The case is Harris v. Quinn and has to do with whether it’s constitutional for public employees to pay compulsory dues to a union. According to SCOTUSblog, much of the discussion that took place during oral arguments in January revolved around whether the court should overturn Abood v. Detroit Board of Education (1977), which was the first major ruling that essentially allowed public unions to exist and collect dues from government workers.
According to SCOTUSblog, both sides perceived the case “to be a severe test of public worker collective bargaining.”
Now, to be sure, Wisconsin’s State Bar is not a union. It is, however, a quasi-governmental body to which all attorneys in state must belong, and to which the majority must pay dues. There is no collective bargaining.
However, the U.S. Supreme Court, in Keller v. State Bar of California (1990), did say “there is a substantial analogy between the relationship of the Bar and its members and that of unions and their members.” In its analysis, the high court relied on Abood.

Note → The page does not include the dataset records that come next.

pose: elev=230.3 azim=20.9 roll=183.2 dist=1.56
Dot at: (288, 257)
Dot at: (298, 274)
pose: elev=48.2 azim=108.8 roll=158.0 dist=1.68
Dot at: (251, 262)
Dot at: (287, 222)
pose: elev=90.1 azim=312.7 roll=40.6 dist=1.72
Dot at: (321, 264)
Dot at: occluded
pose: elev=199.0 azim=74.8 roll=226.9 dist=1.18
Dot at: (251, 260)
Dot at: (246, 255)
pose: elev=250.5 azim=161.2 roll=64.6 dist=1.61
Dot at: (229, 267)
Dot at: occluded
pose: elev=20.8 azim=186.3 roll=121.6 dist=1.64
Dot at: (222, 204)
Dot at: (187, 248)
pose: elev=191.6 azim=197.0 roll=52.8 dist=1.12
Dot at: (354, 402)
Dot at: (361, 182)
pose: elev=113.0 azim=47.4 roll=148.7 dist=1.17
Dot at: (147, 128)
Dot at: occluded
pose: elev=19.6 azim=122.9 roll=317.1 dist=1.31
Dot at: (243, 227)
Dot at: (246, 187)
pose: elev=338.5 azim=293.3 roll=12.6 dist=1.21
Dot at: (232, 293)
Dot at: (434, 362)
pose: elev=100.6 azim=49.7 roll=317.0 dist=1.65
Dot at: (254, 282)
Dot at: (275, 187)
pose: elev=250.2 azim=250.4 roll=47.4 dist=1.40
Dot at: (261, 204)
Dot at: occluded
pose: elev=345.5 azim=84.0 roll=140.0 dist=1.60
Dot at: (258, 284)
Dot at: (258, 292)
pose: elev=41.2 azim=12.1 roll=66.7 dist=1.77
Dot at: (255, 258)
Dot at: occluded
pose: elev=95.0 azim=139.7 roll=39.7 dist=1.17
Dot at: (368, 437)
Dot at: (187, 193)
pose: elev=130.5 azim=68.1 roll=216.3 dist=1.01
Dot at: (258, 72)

That analogy did not appear to be lost on the bar during its Board of Governors meeting Wednesday afternoon. Executive Director George Brown told BOG members Wednesday that he and bar staff were awaiting the decision to determine any possible effects.
He also told the BOG that SCOTUS watchers think the decision will split the justices 4-4, and that Justice Antonin Scalia could cast the deciding vote.
BOG member Steve Levine, whose term ends Monday, is a longtime advocate for a voluntary bar in Wisconsin. He said the pending decision could affect the bar. It’s hard to predict, though, until the scope of the decision is revealed.
If the ruling is broad, for example, bar members could elect to only pay certain portions of dues. Right now, Keller dues – money bar members can get back if they don’t want to pay for legislative activities that don’t seek to improve the quality of legal services – are subtracted and returned from a person’s dues. In the future, a lawyer may be able to make that choice before the dues are paid.
Levine also said this could apply to other portions of now-mandatory dues. If the ruling goes to its logical extreme, it could mean that attorneys could choose not to pay dues at all.
In other words, this could be a boon for Levine and the rest of the voluntary bar champions.